Quatre ans après la sensation ’71, film de guerre « civile » immersif en Irlande du nord, Yann Demange, un temps pressenti pour réaliser un James Bond, revient avec une histoire vraie, assez saisissante, qui plonge, une fois de plus dans le passé. Ici, on passe dans les années 80 et plutôt qu’un Belfast sous tension, il plonge dans un Detroit en perdition, entre précarité, trafic de flingues et dealers.
Undercover a un autre lien avec ’71 : l’innocence de la jeunesse foudroyée par la réalité d’un monde violent, composé de traîtres (y compris du côté des garants de la Loi), où l’espoir d’une vie meilleure se fracasse à la domination des pourris.
Yann Demange confirme qu’il a du style, même si, cette fois-ci, sa mise en scène n’amène rien de nouveau à l’Ouest.

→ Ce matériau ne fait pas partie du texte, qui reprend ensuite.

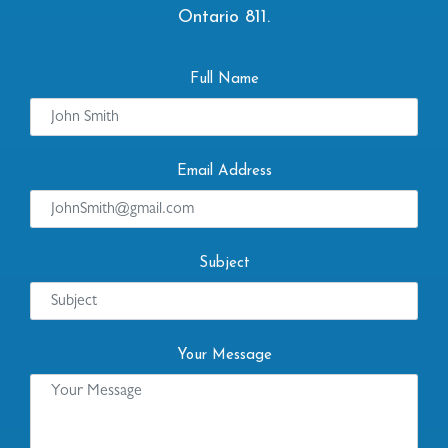
Ontario 811.
Full Name
Email Address
Subject
Your Message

Il reste dans les schémas des films américains qui lui servent de référence, entre Scorsese et Lumet. Le réalisateur conforte aussi sa stature de bon directeur d’acteurs. Si le talent de Matthew McConaughey n’est plus à démontrer, y compris dans ce rôle de bon père loser qui ne perd la foi dans le libéralisme qui pourtant le laisse à terre, les performances de Richie Merritt en « p’tit blanc » au milieu des gangs afro-américains ou de Bel Powley en sœur défoncée impressionnent.
« Soit on t'achète, soit on te jette. »
Dans cette épopée anti-drogue, le « héros » est un pion qui se prend pour un roi. Il est manipulé par le FBI et risque gros avec ceux qui l’ont accepté. C’est une histoire de famille : la police lui demande de trahir celle qui rend concret certains de ses rêves au profit de celle qu’il traine comme un boulet.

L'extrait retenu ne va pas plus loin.